Не в силах сопротивляться могуществу этого слабого голоса, я протянул ей руку и, молча, пошел за ней. Путь был длинным, но я не видел где, по каким дорогам мы шли. Я был как во сне. Не было в этом движении ни моей воли, ни моего осознания. В какой-то момент, я ощутил прикосновение к моему плечу.
– Мы пришли, теперь здесь твой дом.
Только тогда я понял, что весь путь я прошел с закрытыми глазами. Я понял это, ощутив страшную резь в глазах, в мозгу, во всем своем теле, привыкшем к многолетней тьме.
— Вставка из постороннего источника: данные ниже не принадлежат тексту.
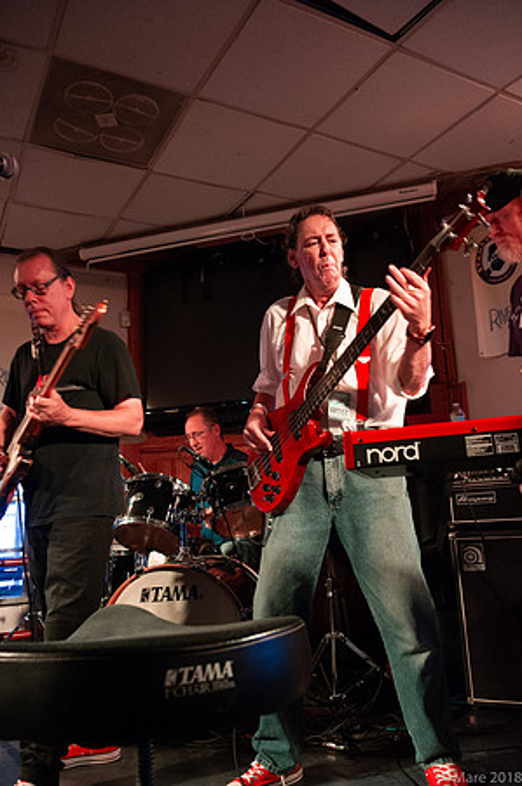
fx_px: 632
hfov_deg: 44.9
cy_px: 393
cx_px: 261
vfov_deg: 63.7
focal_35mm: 29
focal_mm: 29
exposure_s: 1/50
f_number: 6.3
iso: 6400
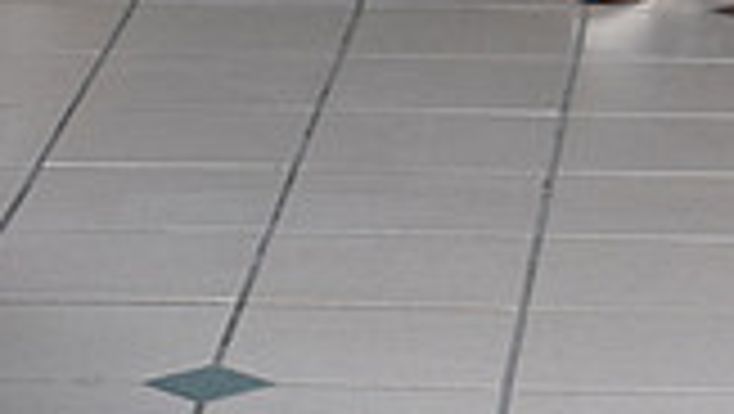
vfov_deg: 4.1
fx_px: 5629
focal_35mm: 289
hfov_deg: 7.4
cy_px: -590
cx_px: 662
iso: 1250
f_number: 5.6
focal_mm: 100
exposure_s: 1/160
Мы стояли на покрытом зеленью возвышении, внизу, на расстоянии нескольких десятков метров плескалась зеленоватая вода огромного озера – почти моря. Растительность вокруг была неестественно буйной и создавала впечатление сделанной из пушистой материи. А еще было солнце. Нет… не так. А еще было СОЛНЦЕ!!! Солнца было столько, будто оно, ожидая меня здесь многие годы, копило свой свет, чтобы излить его на меня весь, без остатка при первой же встрече. Встреча, свидание, вот что это было. Свидание с Домом. Мое сердце защемило от нового и неизведанного чувства. Я не знал тогда что это. Это чувство заполнило меня теплом, странным возбуждением, которое заставляло губы растягиваться в улыбке, руки тянуться к солнцу, а глаза заливало слезами. Слезами, с которыми из моей души выходила черная пустыня.
Впервые, кажется с рождения, я вдохнул полной грудью воздух своего Дома. Боже, что это за воздух. Он жужжал в моих легких, щекотал и заставлял смеяться и плакать. Он пах флердоранжем и свежеиспеченным хлебом. Воздуха было так много, и я подумал, что даже если я буду дышать им 120 лет, его все равно останется еще много.